**Records to use**
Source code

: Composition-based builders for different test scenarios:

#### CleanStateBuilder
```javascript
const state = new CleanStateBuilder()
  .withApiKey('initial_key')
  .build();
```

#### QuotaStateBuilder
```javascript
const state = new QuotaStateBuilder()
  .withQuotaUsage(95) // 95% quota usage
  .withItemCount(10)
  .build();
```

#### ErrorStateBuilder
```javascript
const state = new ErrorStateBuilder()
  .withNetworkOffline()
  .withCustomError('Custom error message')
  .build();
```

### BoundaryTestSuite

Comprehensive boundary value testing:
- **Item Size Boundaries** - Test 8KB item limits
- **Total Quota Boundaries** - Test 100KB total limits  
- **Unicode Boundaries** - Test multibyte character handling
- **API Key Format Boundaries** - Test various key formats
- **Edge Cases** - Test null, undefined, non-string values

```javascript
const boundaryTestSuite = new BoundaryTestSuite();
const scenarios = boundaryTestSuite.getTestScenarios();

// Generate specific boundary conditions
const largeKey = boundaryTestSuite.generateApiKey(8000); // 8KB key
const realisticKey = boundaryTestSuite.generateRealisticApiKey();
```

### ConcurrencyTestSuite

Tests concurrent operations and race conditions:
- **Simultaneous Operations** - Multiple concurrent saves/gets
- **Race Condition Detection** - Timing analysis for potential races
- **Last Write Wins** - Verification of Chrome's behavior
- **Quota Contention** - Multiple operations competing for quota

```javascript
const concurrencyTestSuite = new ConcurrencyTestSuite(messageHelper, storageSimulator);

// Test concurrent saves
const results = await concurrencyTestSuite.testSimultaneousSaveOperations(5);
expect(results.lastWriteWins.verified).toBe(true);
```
...
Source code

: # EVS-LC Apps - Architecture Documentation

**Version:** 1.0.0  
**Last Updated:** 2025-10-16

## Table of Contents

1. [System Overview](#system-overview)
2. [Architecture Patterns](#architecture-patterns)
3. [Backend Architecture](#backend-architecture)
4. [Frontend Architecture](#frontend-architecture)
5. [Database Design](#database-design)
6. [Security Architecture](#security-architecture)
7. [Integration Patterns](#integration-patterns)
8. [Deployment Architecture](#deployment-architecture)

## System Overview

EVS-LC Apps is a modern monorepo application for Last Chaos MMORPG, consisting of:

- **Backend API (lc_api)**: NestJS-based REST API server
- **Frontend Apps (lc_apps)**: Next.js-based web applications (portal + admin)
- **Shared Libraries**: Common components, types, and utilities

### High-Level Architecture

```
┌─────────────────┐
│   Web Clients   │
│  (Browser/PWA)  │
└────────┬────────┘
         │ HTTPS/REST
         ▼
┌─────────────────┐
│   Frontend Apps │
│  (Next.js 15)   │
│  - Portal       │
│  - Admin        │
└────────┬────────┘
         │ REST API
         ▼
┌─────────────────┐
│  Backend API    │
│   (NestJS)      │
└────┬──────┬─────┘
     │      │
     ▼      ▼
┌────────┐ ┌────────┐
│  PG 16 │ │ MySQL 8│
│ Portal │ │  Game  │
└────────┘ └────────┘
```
--
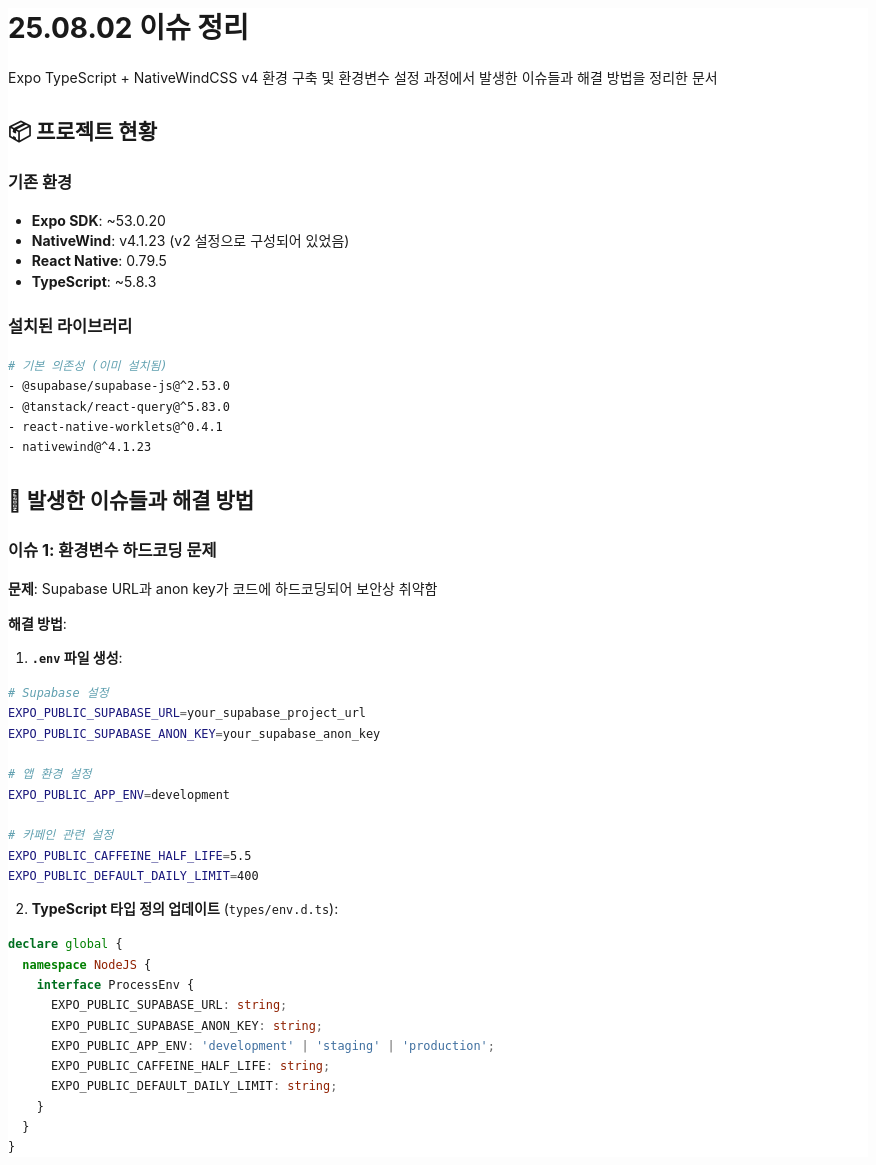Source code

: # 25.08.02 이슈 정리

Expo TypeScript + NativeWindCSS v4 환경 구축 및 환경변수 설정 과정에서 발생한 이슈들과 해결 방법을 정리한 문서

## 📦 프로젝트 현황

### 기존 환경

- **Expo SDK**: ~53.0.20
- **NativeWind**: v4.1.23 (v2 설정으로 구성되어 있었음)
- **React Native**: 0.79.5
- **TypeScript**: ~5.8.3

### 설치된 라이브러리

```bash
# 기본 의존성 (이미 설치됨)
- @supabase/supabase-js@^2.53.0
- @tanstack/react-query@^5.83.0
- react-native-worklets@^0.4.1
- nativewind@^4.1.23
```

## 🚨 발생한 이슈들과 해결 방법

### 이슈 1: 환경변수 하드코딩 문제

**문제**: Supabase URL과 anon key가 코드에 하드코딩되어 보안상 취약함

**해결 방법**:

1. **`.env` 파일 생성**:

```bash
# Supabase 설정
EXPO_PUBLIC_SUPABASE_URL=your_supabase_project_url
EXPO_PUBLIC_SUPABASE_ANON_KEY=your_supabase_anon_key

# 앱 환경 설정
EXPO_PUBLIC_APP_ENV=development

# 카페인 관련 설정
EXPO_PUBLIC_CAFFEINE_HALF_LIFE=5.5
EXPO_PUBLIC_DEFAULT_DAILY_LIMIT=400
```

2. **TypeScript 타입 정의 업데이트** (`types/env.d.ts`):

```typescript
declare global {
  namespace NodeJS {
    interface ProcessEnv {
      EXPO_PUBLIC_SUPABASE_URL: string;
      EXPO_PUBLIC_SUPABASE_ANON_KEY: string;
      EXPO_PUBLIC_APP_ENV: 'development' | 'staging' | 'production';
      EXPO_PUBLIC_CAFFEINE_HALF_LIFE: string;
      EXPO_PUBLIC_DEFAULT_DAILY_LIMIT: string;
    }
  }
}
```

**Action item**
Which lines of the records above contain the word "development"? Show each of them.

**Answer box**
EXPO_PUBLIC_APP_ENV=development
      EXPO_PUBLIC_APP_ENV: 'development' | 'staging' | 'production';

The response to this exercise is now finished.